> **WHAT THE TASK REQUIRES**
What is needed is an exact transcription of the line with "middle tip: (167, 519)" and all the lines that follow it in the entries below; add nothing else.

> **Items from a dataset**
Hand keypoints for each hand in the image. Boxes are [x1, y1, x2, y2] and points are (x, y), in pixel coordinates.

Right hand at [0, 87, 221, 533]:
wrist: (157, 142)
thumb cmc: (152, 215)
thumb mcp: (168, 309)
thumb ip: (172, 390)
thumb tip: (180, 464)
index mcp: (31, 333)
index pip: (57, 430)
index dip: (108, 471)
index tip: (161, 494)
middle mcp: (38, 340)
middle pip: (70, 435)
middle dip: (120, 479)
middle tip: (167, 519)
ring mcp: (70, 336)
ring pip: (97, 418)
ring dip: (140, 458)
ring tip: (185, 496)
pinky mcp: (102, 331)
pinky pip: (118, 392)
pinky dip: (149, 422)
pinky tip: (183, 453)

> **COMPLETED TASK**
middle tip: (167, 519)
ring mcp: (70, 336)
ring pip: (97, 418)
ring dip: (140, 458)
ring tip: (185, 496)
pinky mcp: (102, 331)
pinky pip: (118, 392)
pinky dip: (149, 422)
pinky tip: (183, 453)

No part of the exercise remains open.